PC Perspective
- Website type: Technology website
- Available in: English
- Owner: PC Perspective Publications LLC
- Website: pcper.com
- Commercial: Yes
- Registration: Optional
- Launched: 2004
- Current status: Active

= PC Perspective =

PC Perspective (often shortened to PCPer) is a web site dedicated to news and reviews of personal computing and gaming hardware. PC Perspective specializes in hardware that is most relevant to home users and enthusiasts. The site also has an active online community, a weekly podcast, and founder Ryan Shrout was the co-host of TWiT.tv's This Week in Computer Hardware.

== History ==
PCPer was founded by Ryan Shrout in 2004. Shrout previously ran the AMD motherboard centric Amdmb.com, Athlonmb.com, and K7M.com websites.

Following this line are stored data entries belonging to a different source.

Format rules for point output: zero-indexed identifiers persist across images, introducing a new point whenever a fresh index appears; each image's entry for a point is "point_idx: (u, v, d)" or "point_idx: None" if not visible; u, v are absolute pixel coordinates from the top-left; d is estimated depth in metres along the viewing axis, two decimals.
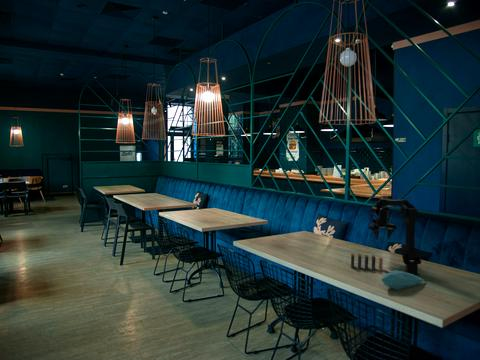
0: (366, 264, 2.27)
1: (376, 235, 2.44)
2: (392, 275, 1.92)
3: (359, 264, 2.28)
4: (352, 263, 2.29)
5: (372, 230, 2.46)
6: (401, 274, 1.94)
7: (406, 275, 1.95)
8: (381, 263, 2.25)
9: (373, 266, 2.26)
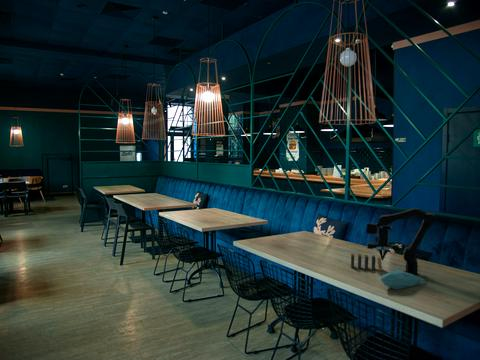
0: (366, 264, 2.27)
1: (380, 255, 2.26)
2: (391, 275, 1.92)
3: (359, 264, 2.28)
4: (352, 263, 2.29)
5: None
6: (401, 274, 1.94)
7: (406, 275, 1.95)
8: (380, 263, 2.25)
9: (373, 266, 2.26)
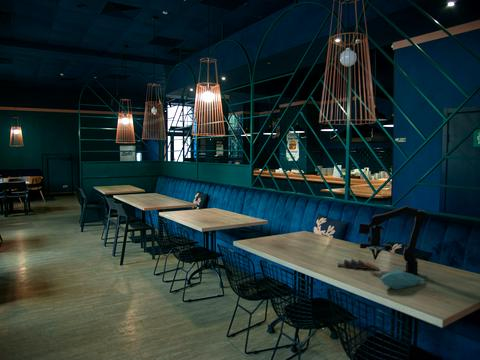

PC Perspective was originally located at pcperspective.com, but quickly moved to pcper.com.

==Content==
The PCPer website publishes news and reviews of consumer computing and gaming hardware, which has been highlighted in Forbes, PC World, Ars Technica, and Anandtech. At the editor's discretion, products with exceptional reviews may be given Silver, Gold, or Editor's Choice awards. PCPer has also been noted for purchasing professional level products in order to infer the performance of consumer products based on the same microarchitecture, and livestreaming benchmarking of new products.

The PCPer website also hosts a leaderboard of suggested components for computers at various price points.

PCPer also partnered with Polygon in 2016 on the construction and evaluation of computers for virtual reality gaming.

Due to consulting done by some PCPer staff on products, some PCPer reviews include disclosure statements describing the consulting and review relationship and any potential conflict of interest. With the departure of PCPer staff involved in private consulting and the transfer of ownership on January 1, 2019 to individuals not involved in any form of private consulting, the PCPer review disclosures statements have remained under the justification of providing readers with relevant information about published reviews.

=== Podcasts ===
PCPer hosts a weekly podcast discussing the weeks technology news and reviews. Video podcasts have been produced since at least 2010, with a successful Indiegogo fundraising campaign supporting production equipment. PCPer also began in July 2017 to host a weekly video series answering reader's questions, after reaching a set support level on Patreon.

Ryan Shrout was the regular co-host of TWiT.tv's This Week in Computer Hardware with Patrick Norton with other PCPer editors co-hosting as-well. Sebastian Peak took over co-hosting duties when Shrout went on to work for Intel.

==Ryan Shrout==
Founder Ryan Shrout is also a consultant, analyst for MarketWatch and contributor to EE Times, and CNBC, and other publications; often discussing technology related news. Shrout has also co-hosted The Tech Analysts podcast, discussing technology topics, with Patrick Moorehead since 2017.

In October 2018, Shrout announced he would leave PCPer and join Intel as the company's Chief Performance Strategist, later leaving Intel in 2023 to lead the technical marketing company Signal65.